EXERCISE AIM
Quote the data below word for word, starting at its first line and ending with the line that contains "genus: Thelypodium", both included.

** START ENTRIES SUPPLIED **

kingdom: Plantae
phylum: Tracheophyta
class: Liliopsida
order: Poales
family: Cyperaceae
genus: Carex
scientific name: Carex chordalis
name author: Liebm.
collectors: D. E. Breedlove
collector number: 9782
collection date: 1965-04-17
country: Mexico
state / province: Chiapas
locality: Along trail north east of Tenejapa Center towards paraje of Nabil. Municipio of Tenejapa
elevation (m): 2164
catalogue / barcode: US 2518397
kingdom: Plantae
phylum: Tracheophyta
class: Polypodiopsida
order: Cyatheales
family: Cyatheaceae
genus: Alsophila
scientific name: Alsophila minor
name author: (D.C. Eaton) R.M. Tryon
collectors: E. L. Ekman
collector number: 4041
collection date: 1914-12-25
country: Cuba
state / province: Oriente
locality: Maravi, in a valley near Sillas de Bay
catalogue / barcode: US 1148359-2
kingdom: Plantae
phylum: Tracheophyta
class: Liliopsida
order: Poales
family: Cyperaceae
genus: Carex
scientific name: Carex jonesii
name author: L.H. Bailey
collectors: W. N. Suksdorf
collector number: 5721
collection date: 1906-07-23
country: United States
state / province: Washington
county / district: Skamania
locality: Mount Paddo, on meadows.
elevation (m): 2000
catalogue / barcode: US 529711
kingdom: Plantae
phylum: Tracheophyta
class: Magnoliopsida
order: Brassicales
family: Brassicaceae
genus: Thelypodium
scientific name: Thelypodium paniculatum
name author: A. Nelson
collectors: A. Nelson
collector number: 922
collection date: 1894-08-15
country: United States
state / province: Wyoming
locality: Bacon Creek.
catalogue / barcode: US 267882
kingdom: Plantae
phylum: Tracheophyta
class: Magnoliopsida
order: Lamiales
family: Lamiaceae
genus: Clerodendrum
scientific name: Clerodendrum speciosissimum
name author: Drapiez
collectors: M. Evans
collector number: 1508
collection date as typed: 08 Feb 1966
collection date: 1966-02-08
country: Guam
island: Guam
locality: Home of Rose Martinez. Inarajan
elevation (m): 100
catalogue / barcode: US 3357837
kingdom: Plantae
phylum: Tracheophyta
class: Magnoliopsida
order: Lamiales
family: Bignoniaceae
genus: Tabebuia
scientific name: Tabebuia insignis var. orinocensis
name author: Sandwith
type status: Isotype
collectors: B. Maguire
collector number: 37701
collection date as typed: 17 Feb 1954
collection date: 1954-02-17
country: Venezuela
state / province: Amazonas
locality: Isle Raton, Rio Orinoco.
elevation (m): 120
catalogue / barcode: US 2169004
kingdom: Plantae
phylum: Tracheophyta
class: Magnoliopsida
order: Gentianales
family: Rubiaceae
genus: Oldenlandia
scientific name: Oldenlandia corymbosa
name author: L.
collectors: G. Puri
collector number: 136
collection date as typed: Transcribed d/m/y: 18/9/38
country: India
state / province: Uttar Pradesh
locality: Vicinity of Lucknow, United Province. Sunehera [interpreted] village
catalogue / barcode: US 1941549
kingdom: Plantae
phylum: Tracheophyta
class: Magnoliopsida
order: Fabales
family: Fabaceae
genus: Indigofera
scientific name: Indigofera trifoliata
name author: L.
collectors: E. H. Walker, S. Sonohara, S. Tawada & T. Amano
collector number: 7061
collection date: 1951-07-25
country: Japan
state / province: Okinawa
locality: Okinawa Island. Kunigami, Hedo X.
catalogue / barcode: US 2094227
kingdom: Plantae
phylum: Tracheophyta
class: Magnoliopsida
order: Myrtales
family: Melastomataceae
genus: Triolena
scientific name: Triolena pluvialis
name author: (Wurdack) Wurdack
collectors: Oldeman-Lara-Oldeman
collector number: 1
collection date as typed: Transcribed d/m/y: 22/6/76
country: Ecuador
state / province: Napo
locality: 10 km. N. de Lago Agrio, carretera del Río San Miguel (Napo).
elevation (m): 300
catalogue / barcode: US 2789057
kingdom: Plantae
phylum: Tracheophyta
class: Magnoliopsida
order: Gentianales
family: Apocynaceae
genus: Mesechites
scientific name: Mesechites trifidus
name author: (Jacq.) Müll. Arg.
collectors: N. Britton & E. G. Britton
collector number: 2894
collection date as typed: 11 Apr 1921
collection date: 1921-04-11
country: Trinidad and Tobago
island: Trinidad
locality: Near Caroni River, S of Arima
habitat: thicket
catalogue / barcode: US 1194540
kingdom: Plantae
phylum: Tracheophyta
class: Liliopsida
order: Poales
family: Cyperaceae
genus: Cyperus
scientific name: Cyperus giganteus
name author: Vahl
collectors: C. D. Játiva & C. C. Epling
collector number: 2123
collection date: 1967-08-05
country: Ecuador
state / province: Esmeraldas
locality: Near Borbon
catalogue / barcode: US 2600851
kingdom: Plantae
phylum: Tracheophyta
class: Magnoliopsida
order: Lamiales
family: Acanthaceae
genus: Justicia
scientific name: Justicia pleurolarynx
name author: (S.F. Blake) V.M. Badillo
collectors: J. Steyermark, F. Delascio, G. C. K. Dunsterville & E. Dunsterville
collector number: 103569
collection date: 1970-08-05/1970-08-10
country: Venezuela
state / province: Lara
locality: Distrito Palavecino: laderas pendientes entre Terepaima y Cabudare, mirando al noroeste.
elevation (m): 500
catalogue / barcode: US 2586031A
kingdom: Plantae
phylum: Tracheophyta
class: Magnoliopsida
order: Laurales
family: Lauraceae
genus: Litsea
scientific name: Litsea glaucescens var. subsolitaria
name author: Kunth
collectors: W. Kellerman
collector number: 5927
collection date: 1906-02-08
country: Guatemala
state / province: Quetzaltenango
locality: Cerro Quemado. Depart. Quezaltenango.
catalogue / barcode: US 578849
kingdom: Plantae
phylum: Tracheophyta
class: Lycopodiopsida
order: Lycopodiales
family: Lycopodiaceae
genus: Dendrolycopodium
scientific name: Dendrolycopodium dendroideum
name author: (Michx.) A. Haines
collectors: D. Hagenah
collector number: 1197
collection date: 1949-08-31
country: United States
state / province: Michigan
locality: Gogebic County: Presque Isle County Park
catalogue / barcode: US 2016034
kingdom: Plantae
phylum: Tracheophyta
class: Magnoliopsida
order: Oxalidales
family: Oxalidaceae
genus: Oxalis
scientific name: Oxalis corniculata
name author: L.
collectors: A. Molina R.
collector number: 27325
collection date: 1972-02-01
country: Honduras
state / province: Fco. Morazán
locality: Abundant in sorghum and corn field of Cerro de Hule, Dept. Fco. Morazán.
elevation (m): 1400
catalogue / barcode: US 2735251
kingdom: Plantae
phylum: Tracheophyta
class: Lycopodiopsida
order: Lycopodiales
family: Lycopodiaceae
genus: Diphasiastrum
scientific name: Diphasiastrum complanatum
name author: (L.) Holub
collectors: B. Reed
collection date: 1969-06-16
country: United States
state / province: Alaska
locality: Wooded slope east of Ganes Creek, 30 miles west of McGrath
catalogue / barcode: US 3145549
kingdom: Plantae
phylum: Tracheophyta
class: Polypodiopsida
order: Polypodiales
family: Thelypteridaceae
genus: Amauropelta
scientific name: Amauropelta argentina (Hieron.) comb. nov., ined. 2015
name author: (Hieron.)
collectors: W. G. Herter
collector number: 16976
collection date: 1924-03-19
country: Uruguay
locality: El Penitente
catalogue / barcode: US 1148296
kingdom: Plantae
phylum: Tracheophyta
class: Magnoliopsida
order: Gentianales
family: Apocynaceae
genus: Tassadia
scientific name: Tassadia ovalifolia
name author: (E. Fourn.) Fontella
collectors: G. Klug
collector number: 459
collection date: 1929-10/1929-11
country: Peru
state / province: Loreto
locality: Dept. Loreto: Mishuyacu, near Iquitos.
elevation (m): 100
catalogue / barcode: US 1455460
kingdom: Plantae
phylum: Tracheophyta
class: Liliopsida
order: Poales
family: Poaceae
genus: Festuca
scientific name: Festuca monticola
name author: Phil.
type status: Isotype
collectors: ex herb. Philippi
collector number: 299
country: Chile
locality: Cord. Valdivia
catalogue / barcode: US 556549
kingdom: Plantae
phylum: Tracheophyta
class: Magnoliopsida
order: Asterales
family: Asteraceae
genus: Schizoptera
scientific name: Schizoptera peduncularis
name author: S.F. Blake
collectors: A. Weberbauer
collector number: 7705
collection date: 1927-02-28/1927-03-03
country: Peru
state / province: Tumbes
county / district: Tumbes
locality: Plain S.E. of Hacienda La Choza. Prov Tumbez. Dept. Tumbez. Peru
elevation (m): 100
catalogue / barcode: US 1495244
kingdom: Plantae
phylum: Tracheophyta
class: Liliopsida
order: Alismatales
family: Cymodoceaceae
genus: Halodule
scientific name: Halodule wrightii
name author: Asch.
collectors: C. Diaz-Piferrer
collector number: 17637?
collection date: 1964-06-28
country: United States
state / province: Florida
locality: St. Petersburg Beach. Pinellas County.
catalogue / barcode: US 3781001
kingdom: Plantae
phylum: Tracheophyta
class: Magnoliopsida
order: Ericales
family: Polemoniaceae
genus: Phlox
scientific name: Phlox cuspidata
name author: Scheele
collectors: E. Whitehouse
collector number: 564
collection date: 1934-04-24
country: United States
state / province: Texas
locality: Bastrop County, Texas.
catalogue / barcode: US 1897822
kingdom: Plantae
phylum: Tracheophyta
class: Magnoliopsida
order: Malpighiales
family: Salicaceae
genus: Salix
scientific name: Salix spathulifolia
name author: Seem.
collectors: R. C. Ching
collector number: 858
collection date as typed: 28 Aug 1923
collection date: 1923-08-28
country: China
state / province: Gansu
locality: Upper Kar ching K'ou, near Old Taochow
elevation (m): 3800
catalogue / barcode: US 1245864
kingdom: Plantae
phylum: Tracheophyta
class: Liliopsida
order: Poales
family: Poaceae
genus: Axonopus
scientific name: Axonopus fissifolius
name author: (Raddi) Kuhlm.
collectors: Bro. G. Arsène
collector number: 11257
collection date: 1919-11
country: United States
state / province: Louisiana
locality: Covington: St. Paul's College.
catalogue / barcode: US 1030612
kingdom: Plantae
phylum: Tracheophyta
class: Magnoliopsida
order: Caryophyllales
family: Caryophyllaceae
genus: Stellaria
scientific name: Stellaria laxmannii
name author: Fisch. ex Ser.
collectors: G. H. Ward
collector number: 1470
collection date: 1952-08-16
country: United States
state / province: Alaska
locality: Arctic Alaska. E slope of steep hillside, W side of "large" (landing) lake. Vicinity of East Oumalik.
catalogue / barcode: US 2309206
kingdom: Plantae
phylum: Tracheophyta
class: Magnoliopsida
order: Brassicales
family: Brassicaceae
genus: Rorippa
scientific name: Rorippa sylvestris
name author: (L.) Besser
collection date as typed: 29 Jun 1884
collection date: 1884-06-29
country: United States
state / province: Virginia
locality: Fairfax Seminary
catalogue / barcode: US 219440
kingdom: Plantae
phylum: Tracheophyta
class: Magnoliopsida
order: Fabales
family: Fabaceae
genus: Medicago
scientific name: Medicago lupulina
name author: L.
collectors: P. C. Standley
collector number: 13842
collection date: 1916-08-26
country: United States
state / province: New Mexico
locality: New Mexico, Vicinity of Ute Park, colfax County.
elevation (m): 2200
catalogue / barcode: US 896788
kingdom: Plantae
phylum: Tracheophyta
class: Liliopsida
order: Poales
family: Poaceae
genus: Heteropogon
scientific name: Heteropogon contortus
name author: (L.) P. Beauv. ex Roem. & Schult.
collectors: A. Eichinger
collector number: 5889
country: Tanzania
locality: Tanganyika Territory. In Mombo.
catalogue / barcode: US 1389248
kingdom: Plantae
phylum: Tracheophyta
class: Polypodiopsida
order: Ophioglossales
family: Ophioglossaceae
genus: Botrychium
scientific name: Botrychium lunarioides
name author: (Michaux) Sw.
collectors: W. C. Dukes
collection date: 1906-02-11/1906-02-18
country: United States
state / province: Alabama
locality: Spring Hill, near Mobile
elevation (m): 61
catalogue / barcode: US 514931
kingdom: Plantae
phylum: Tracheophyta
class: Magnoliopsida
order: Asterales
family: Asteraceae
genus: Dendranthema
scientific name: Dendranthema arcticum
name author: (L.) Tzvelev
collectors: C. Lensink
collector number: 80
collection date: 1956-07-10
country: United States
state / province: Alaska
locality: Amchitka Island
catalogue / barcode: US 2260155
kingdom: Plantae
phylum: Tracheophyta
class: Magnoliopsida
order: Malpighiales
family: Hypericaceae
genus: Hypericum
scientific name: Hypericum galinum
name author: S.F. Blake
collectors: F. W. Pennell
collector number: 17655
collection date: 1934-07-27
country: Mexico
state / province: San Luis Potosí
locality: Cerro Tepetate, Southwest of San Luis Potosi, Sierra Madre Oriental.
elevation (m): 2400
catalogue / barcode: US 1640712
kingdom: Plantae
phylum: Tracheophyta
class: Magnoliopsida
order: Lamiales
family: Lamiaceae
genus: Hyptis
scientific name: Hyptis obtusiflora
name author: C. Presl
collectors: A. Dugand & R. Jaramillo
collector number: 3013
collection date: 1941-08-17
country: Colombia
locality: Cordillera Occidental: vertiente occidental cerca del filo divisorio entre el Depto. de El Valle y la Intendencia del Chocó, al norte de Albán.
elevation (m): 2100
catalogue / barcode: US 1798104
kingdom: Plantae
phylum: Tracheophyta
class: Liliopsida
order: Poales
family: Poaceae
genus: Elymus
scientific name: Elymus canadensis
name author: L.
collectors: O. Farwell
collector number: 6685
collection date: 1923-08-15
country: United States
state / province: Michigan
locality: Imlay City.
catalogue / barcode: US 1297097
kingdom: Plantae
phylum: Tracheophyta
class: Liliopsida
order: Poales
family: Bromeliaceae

** END ENTRIES SUPPLIED **

ANSWER BELOW
kingdom: Plantae
phylum: Tracheophyta
class: Liliopsida
order: Poales
family: Cyperaceae
genus: Carex
scientific name: Carex chordalis
name author: Liebm.
collectors: D. E. Breedlove
collector number: 9782
collection date: 1965-04-17
country: Mexico
state / province: Chiapas
locality: Along trail north east of Tenejapa Center towards paraje of Nabil. Municipio of Tenejapa
elevation (m): 2164
catalogue / barcode: US 2518397
kingdom: Plantae
phylum: Tracheophyta
class: Polypodiopsida
order: Cyatheales
family: Cyatheaceae
genus: Alsophila
scientific name: Alsophila minor
name author: (D.C. Eaton) R.M. Tryon
collectors: E. L. Ekman
collector number: 4041
collection date: 1914-12-25
country: Cuba
state / province: Oriente
locality: Maravi, in a valley near Sillas de Bay
catalogue / barcode: US 1148359-2
kingdom: Plantae
phylum: Tracheophyta
class: Liliopsida
order: Poales
family: Cyperaceae
genus: Carex
scientific name: Carex jonesii
name author: L.H. Bailey
collectors: W. N. Suksdorf
collector number: 5721
collection date: 1906-07-23
country: United States
state / province: Washington
county / district: Skamania
locality: Mount Paddo, on meadows.
elevation (m): 2000
catalogue / barcode: US 529711
kingdom: Plantae
phylum: Tracheophyta
class: Magnoliopsida
order: Brassicales
family: Brassicaceae
genus: Thelypodium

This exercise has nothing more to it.